Я чуть подалась вперёд, опираясь локтями о колени. Прядь волос соскользнула на щёку, и я небрежно убрала её за ухо.

— То есть... если он захочет, скажем, оказаться в каком-нибудь домике на берегу Амальфитанского побережья, в котором никогда не был...

— ...он туда не попадёт, — мягко закончила Маргарет, наклонив голову и чуть покачивая ногой в вязаном носке. — Только туда, где уже шагал. Где оставил след. Пусть даже случайный — он уже существует. Только туда путь открыт.

Я немного приподнялась в кресле, и скрип старого дерева отозвался в тишине. Это было не просто ограничение — это была философия, целая система координат. Не свобода, а точность. Не случайность, а след.

— Получается, каждое его появление — это не «куда хочу», а «куда уже был»?

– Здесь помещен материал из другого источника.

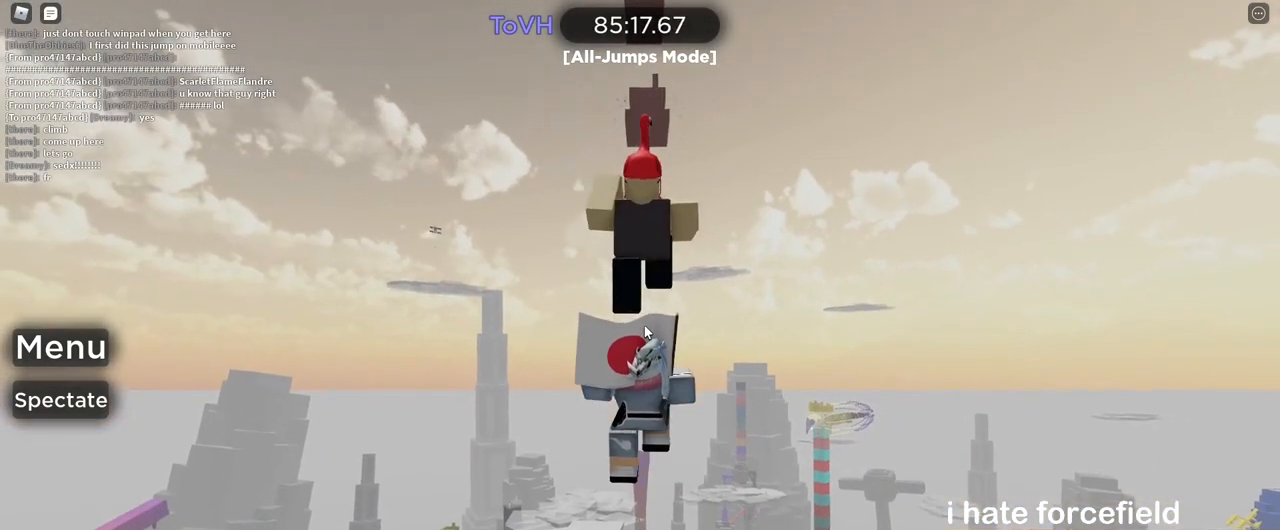
{"keys": ["w"], "mouse": ["right"], "events": []}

— Да. И именно поэтому он так тщательно выбирает, где побывать. Потому что каждое место может однажды стать точкой возвращения.

Она вздохнула. Глубоко, чуть дрогнув плечами, словно эти слова вытянули из неё что-то большее, чем просто усталость.

Я замерла, прижав ладонь к подбородку. Моя рука вдруг показалась слишком юной по сравнению с её ладонями — чуть морщинистыми, но сильными, аккуратными, как у человека, который всё делает с душой. Словно даже чай она заваривает не просто так, а со смыслом.

— Он сам это знает, правда?

— Конечно, — ответила она почти шёпотом. — И всё равно идёт. Потому что знает — не всегда будет время, чтобы вернуться.

Я опустила глаза и провела пальцами по складке своей одежды — по мягкой ткани светлого кардигана, словно пыталась выпрямить её, но на самом деле просто искала, за что зацепиться в этот момент. Что-то, что было бы проще, чем то, что я сейчас чувствовала.

— А почему вы... — я замялась, подбирая слова, и на мгновение отвела взгляд в сторону окна, за которым лениво скользило солнце. — Почему вы вдруг решили поговорить со мной вот так? По-настоящему. По-честному. Но при этом — не говорите, что мне делать дальше.

Маргарет чуть вздрогнула, как будто я тронула тонкую струну в её памяти. Она подняла глаза — глубокие, с маленькими искорками света в глубине, как у старого моря, которое всё видело и всё молчит.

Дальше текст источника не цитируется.